Copy out the lines below exactly, without the pictures.

══════════════════════════════

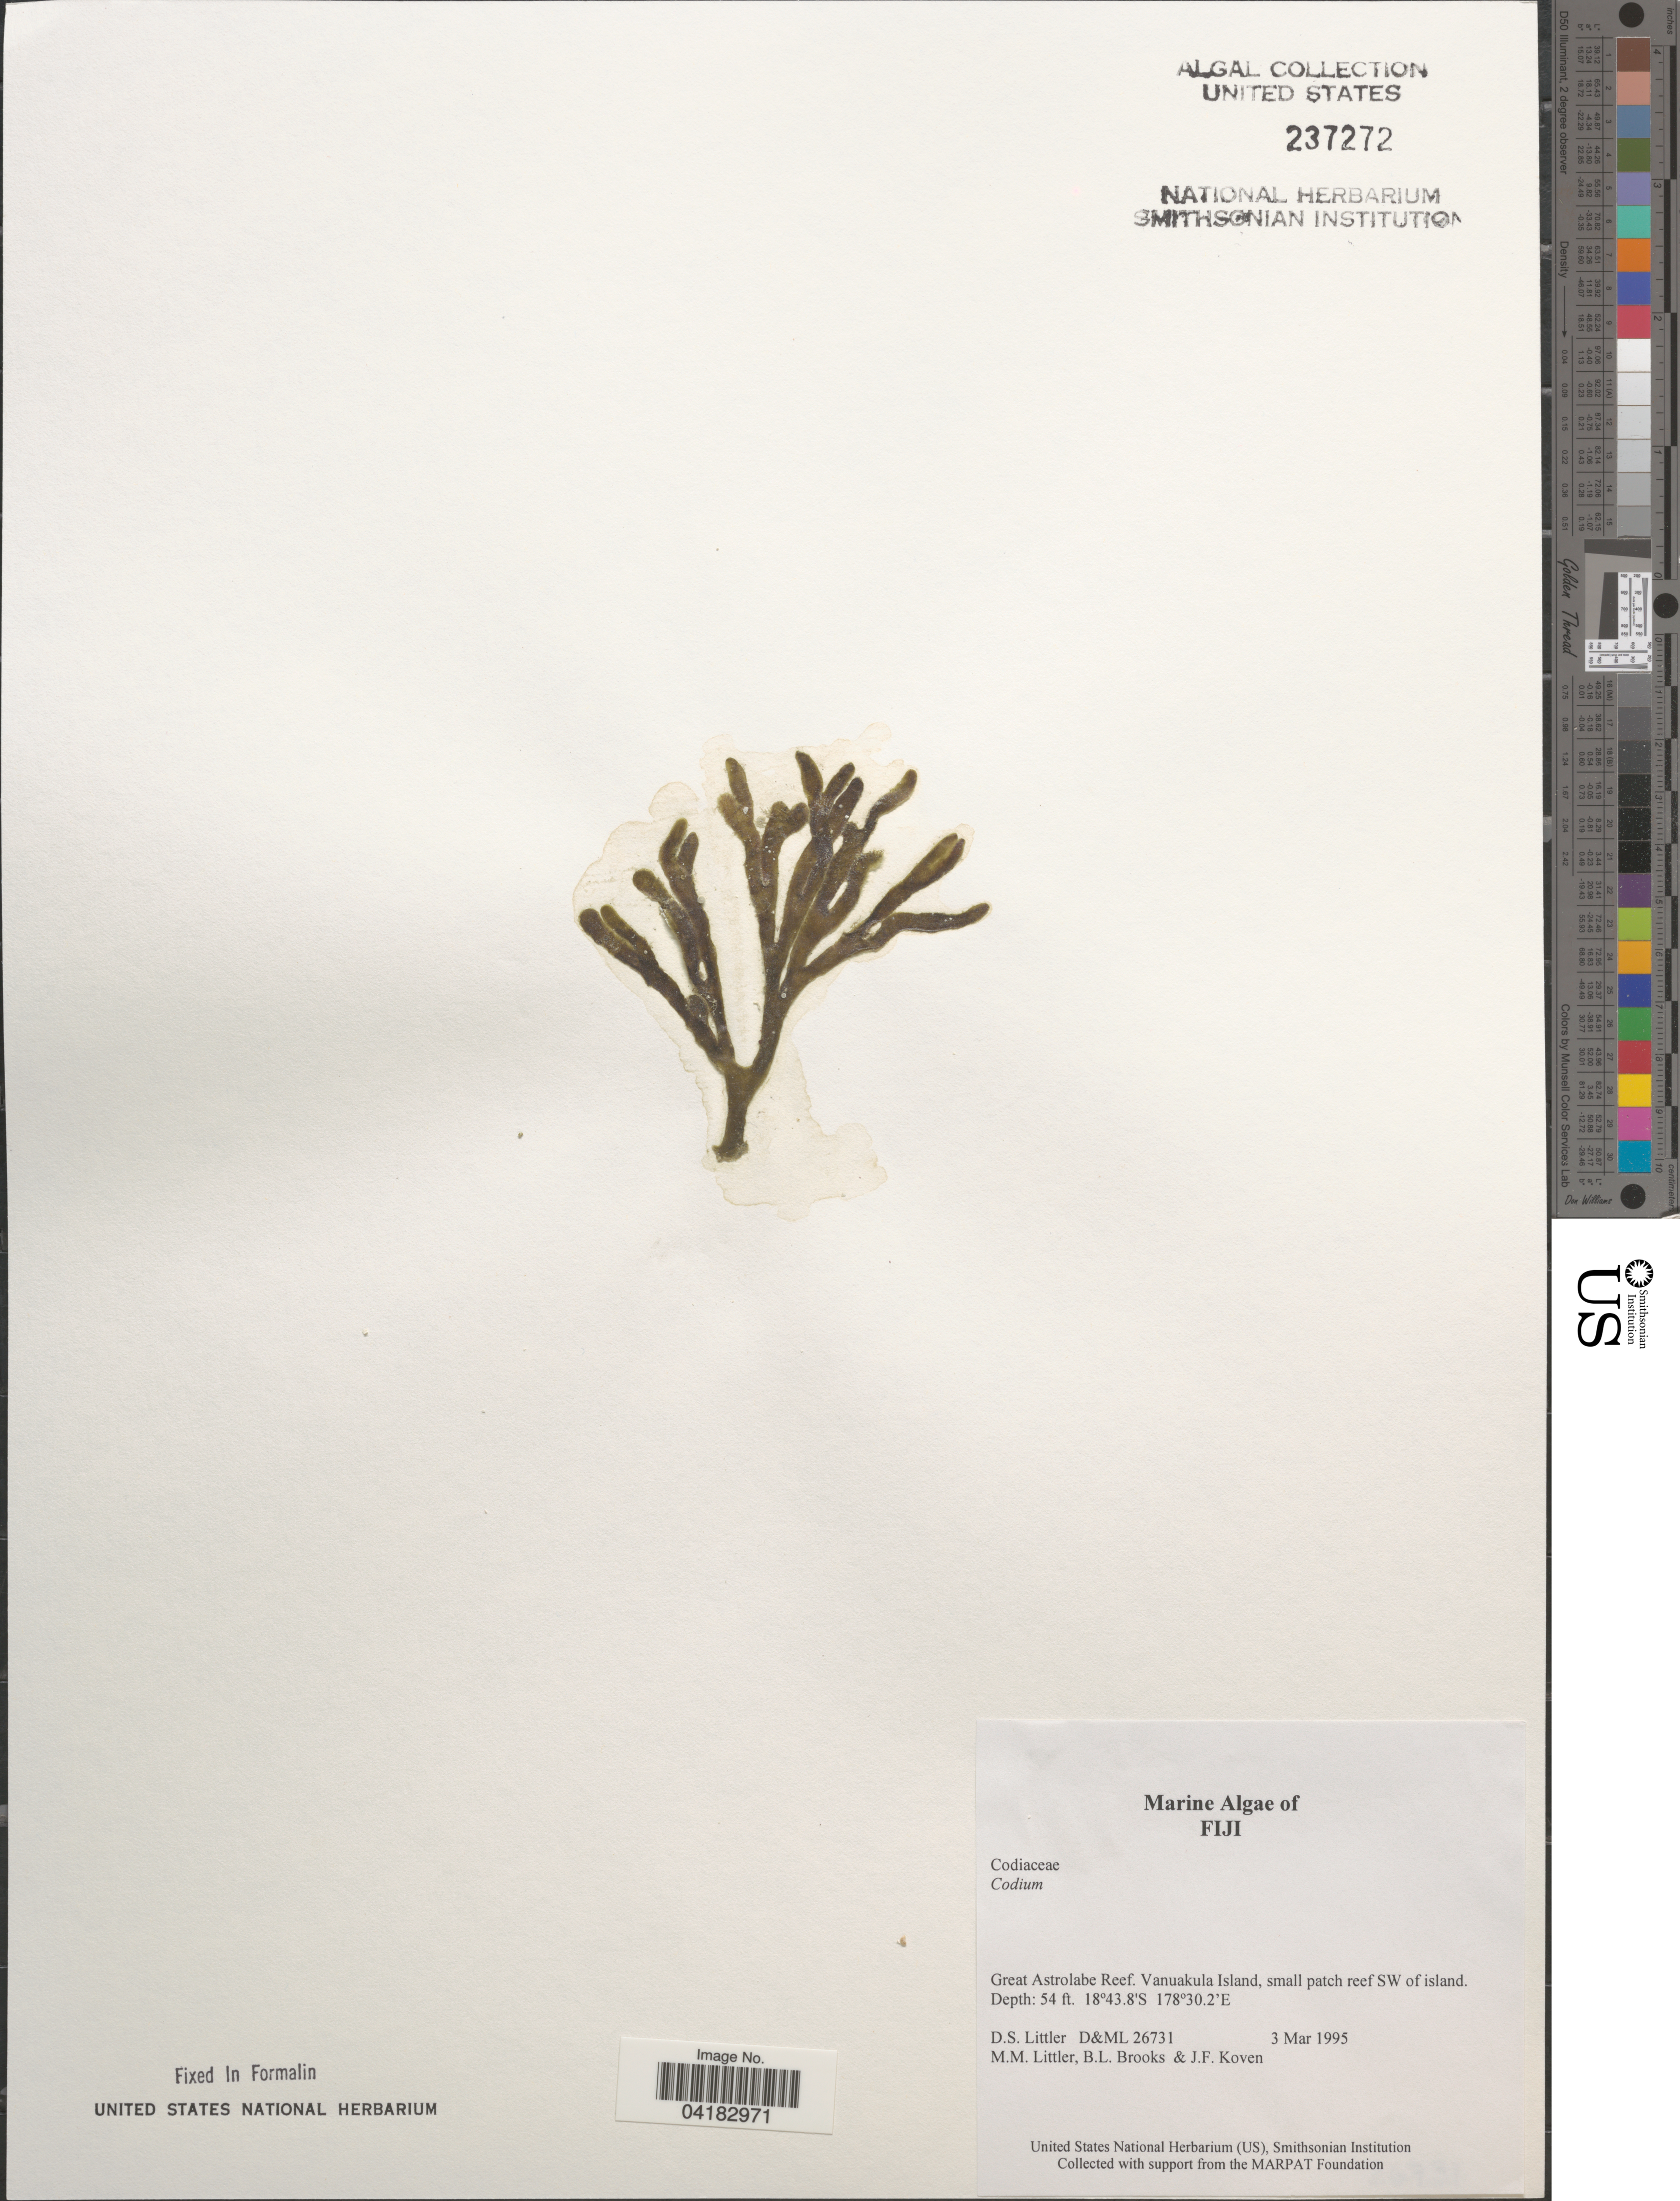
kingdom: Plantae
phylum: Chlorophyta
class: Ulvophyceae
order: Bryopsidales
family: Codiaceae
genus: Codium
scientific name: Codium sp.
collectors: D. S. Littler, B. Brooks & J. Koven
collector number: D&ML26731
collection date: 1995-03-03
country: Fiji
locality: Great Astrolabe Reef. Vanuakula Island, small patch reef SW of island.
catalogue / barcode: US 237272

══════════════════════════════

Output for this task:
kingdom: Plantae
phylum: Chlorophyta
class: Ulvophyceae
order: Bryopsidales
family: Codiaceae
genus: Codium
scientific name: Codium sp.
collectors: D. S. Littler, B. Brooks & J. Koven
collector number: D&ML26731
collection date: 1995-03-03
country: Fiji
locality: Great Astrolabe Reef. Vanuakula Island, small patch reef SW of island.
catalogue / barcode: US 237272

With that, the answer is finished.